Now this code gives one value which will be around 1.002.
My problem is I dont need 1 value. I need a 72*37 matrix as my answer where the above integral approximation is implemented on each cell of the 72 * 37 matrix. and thus the Directviity 'D' also results in a matrix of same size with each cell giving the same value.
So all we have to do is instead of getting 1 value, we need value at each cell.
Can anyone please help.
You talk about creating a result that is a function essentially of the elements of U. However, in no place is that code dependent on the elements of U. Look carefully at what you have written. While you do use the variable U_iso, never is any element of U employed anywhere in that code as you have written it.
So while you talk about defining this for a matrix U, that definition is meaningless. So far, it appears that a call to repmat at the very end would create a matrix of the desired size, and clearly that is not what you are looking for.
Perhaps you tried to make the problem simple for ease of explanation.
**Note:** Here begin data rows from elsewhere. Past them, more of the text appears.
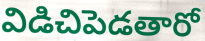
విడిచిపెడతారో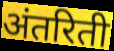
अंतरितीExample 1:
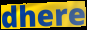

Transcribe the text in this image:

dhere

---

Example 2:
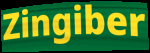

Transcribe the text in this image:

Zingiber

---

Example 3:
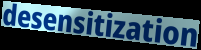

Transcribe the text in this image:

desensitization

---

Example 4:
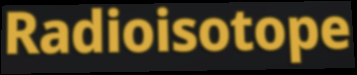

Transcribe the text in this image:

Radioisotope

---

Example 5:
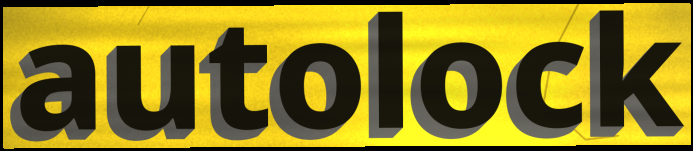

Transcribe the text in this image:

autolock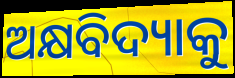
ଅକ୍ଷବିଦ୍ୟାକୁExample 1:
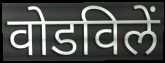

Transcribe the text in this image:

वोडविलें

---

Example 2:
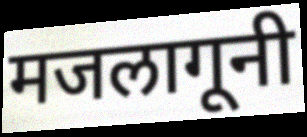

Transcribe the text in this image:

मजलागूनी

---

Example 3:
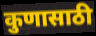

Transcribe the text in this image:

कुणासाठी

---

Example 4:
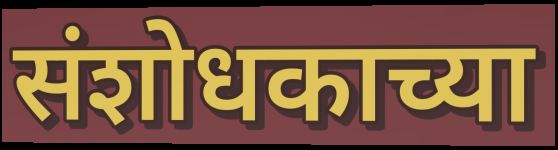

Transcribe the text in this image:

संशोधकाच्या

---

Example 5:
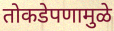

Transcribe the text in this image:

तोकडेपणामुळेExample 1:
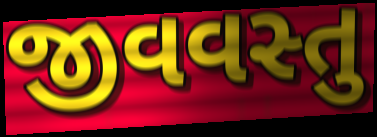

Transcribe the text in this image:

જીવવસ્તુ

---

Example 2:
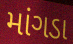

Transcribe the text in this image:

માંગડા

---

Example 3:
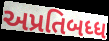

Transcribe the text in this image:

અપ્રતિબધ્ધ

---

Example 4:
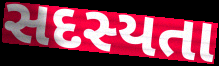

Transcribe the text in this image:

સદસ્યતા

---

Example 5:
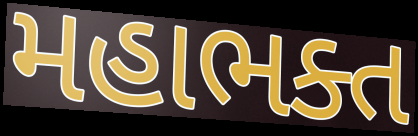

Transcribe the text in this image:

મહાભક્ત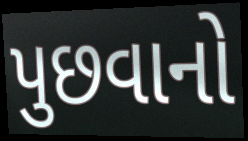
પુછવાનો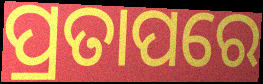
ପ୍ରତାପରେ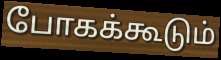
போகக்கூடும்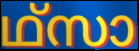
ഥ്സാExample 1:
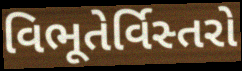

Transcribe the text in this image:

વિભૂતેર્વિસ્તરો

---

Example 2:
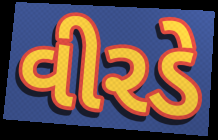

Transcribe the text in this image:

વીરડે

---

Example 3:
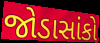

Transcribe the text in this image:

જોડાસાંકો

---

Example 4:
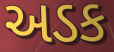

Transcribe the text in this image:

અડક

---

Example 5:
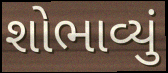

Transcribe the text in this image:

શોભાવ્યું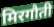
मिरगौतीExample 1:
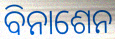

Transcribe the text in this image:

ବିନାଶେନ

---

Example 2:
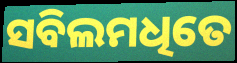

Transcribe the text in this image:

ସବିଲମଧିତେ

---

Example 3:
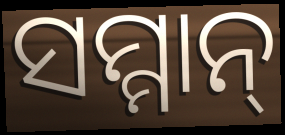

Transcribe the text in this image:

ସମ୍ମାନ୍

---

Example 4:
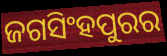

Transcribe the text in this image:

ଜଗସିଂହପୁରର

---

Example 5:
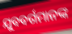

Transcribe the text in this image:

ଯୁବବର୍ଗମାନଙ୍କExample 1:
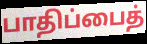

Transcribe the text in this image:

பாதிப்பைத்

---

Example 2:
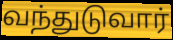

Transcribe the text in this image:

வந்துடுவார்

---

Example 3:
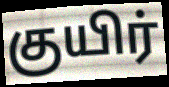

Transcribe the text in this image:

குயிர்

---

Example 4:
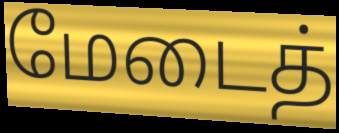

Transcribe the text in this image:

மேடைத்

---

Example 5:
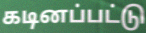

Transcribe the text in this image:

கடினப்பட்டு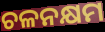
ଚଳନକ୍ଷମ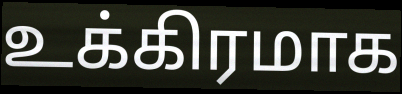
உக்கிரமாக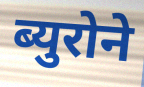
ब्युरोने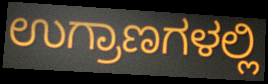
ಉಗ್ರಾಣಗಳಲ್ಲಿ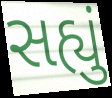
સહ્યુંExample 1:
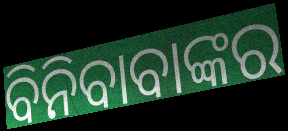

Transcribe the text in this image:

ବିନିବାବାଙ୍କର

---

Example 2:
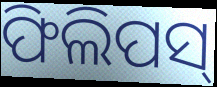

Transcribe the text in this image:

ଫିଲିପସ୍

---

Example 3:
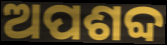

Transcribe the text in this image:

ଅପଶବ୍ଦ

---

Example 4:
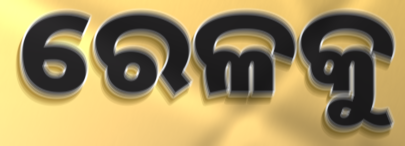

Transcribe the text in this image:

ରେଳକୁ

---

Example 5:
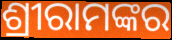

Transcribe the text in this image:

ଶ୍ରୀରାମଙ୍କର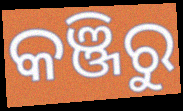
କଞ୍ଜିରୁ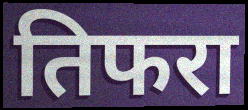
तिफरा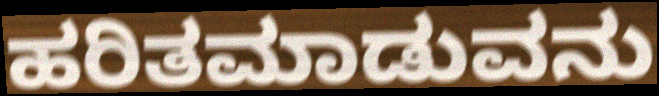
ಹರಿತಮಾಡುವನು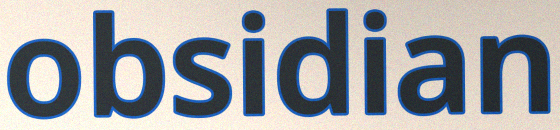
obsidianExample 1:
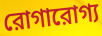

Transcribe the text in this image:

রোগারোগ্য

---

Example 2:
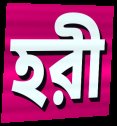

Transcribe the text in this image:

হরী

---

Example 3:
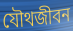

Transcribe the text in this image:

যৌথজীবন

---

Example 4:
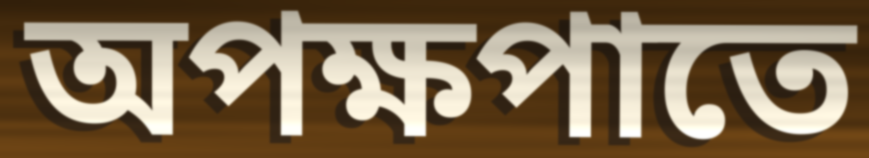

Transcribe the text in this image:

অপক্ষপাতে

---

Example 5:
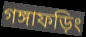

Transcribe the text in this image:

গঙ্গাফড়িং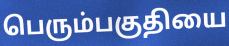
பெரும்பகுதியைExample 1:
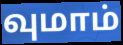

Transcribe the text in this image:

வுமாம்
But what you did was to over-simplify, not leaving us with something that even made any sense. Please explain your problem more clearly and show code that is consistent with your explanation, for a better answer than I can provide so far.
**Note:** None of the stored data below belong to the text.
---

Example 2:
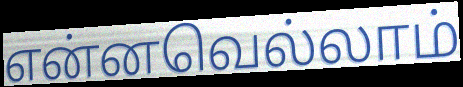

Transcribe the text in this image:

என்னவெல்லாம்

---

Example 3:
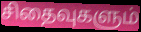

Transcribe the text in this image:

சிதைவுகளும்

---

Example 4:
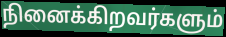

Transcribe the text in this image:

நினைக்கிறவர்களும்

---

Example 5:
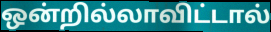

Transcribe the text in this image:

ஒன்றில்லாவிட்டால்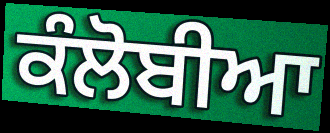
ਕੰਲੋਬੀਆ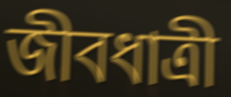
জীবধাত্রীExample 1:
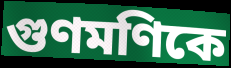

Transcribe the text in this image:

গুণমণিকে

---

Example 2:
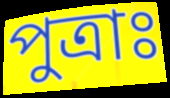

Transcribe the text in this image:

পুত্রাঃ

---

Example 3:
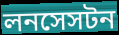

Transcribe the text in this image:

লনসেসটন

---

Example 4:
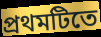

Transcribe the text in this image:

প্রথমটিতে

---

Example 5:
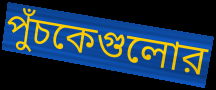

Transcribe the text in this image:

পুঁচকেগুলোরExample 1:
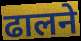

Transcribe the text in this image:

ढालने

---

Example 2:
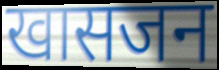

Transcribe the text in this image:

खासजन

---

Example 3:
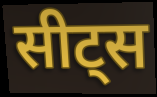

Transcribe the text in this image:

सीट्स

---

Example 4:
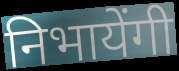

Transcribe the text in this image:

निभायेंगी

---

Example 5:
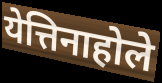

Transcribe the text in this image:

येत्तिनाहोलेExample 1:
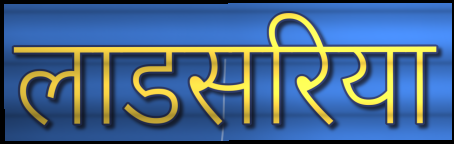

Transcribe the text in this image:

लाडसरिया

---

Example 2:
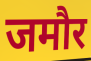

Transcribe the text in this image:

जमौर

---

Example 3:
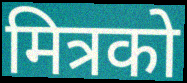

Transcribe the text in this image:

मित्रको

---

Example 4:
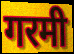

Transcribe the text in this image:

गरमी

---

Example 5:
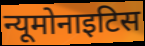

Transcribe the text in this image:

न्यूमोनाइटिस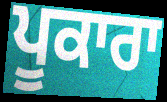
ਪੂਕਾਰਾ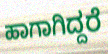
ಹಾಗಾಗಿದ್ದರೆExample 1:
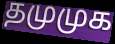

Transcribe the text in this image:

தமுமுக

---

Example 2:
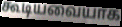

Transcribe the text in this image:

கூடியவையாக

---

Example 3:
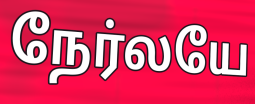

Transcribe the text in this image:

நேர்லயே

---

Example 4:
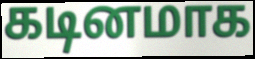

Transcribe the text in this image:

கடினமாக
(Note: One option MIGHT be to use arrayfun. Or the answer to this question might be more trivial, using simple vectorized operations. I cannot know at this point.)
EDIT:
Your question is still unanswerable. This loop creates a single scalar result, essentially summing over the entire array. You don't say what you mean for the integral to be computed for each element of U_iso, since you are already summing over the entire array. Please learn to be accurate in your questions, otherwise we are just guessing as to what you mean.
My best guess at the moment is that you might wish to compute a cumulative integral, in two dimensions. cumtrapz can help you there, IF that is your goal. But I'm not sure it is your goal, since your explanation is so incomplete.
You say that you wish to get the same value in each cell of the result. If that is what you wish, then a call to repmat at the end will do what you wish.